### EXCERPTED TEXT
------------------------------------------------------------

Skip to content

Neal006/pfme

Repository files navigation

Jersey Pattern Matcher – Simple Step‑by‑Step Guide (Windows)

This guide explains in very simple language how to download, set up, and run your Jersey Pattern Matcher project on a Windows computer. It also explains how to keep your large catalogue (15,000 images) fast by using an NVIDIA GPU with CUDA, and what to do when you add or change catalogue images.

Important files and folders in this project:

  • app.py – starts the dashboard (Streamlit app).
  • feature_extract.py – builds the search index from your catalogue images.
  • index/ – stores the index files created by feature_extract.py:
    • index/vector.index
    • index/vector.index.paths.txt
  • catalogue101/ – put your 15,000+ catalogue images here.
  • uploads101/ – every image you upload in the dashboard gets saved here.
  • models/ – contains model files (e.g., models/deepfashion2_yolov8s-seg.pt for YOLO).
  • requirement.txt – list of Python packages to install.

Tip: All paths above are relative to your project folder.

------------------------------------------------------------

### COLLECTED DATA
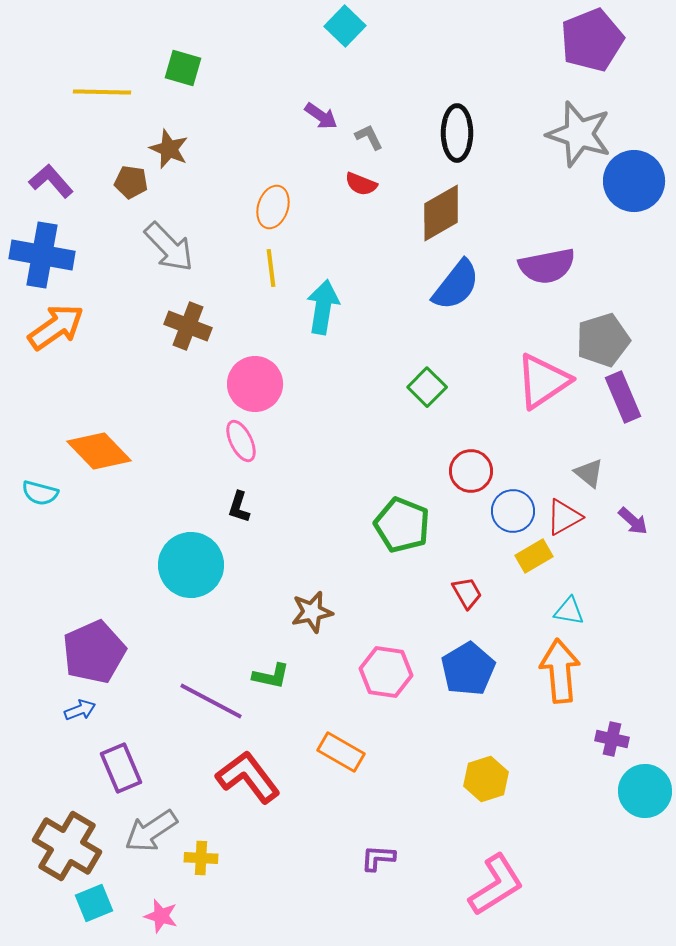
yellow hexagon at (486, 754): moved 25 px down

------------------------------------------------------------

### GIVEN EXERCISE 1
In the Jersey Pattern Matcher guide, which folder saves every image uploaded in the dashboard?
### GIVEN EXERCISE 2
Copy the Jersey Pattern Matcher guide from "This guide explains" up to and including "change catalogue images.".
### GIVEN EXERCISE 3
Continue the Jersey Pattern Matcher guide from its last line.

### ANSWER 1
uploads101/

### ANSWER 2
This guide explains in very simple language how to download, set up, and run your Jersey Pattern Matcher project on a Windows computer. It also explains how to keep your large catalogue (15,000 images) fast by using an NVIDIA GPU with CUDA, and what to do when you add or change catalogue images.

### ANSWER 3
1) What you need before you start

  • A Windows PC. For best speed with large catalogues (15,000 images), an NVIDIA GPU is recommended.
  • Admin rights on your PC so you can install software.

Install these:

  1. Git

  2. Python 3.10+ (64-bit)

  3. NVIDIA GPU (optional but strongly recommended for 15,000 images)

  4. PyTorch with CUDA (GPU acceleration)

    • If you have an NVIDIA GPU, you need the CUDA version of PyTorch.
    • We will install this in Step 4 below.
    • If you don’t have a GPU, you can still run on CPU, but it will be slower.

2) Download the project from GitHub

  1. Open “Windows PowerShell”.
  2. Choose a folder (like Documents) where you want the project to live.
  3. Run:
git clone <YOUR_GITHUB_REPO_URL>

Replace <YOUR_GITHUB_REPO_URL> with your repository URL.

  1. Go into the project folder (in PowerShell):
ls
# Find your cloned folder name, then:
# cd .\pattern_feature_matching_engine\

Note: In these instructions, we’ll refer to this folder as your “project folder”.


3) Create and activate a Python virtual environment

  1. Create a virtual environment named venv_dino:
python -m venv venv_dino
  1. Activate it:
.\venv_dino\Scripts\activate

You should now see (venv_dino) at the start of your PowerShell prompt.

To deactivate later:

deactivate

4) Install dependencies (with CUDA if you have an NVIDIA GPU)

Stay inside your activated virtual environment (venv_dino).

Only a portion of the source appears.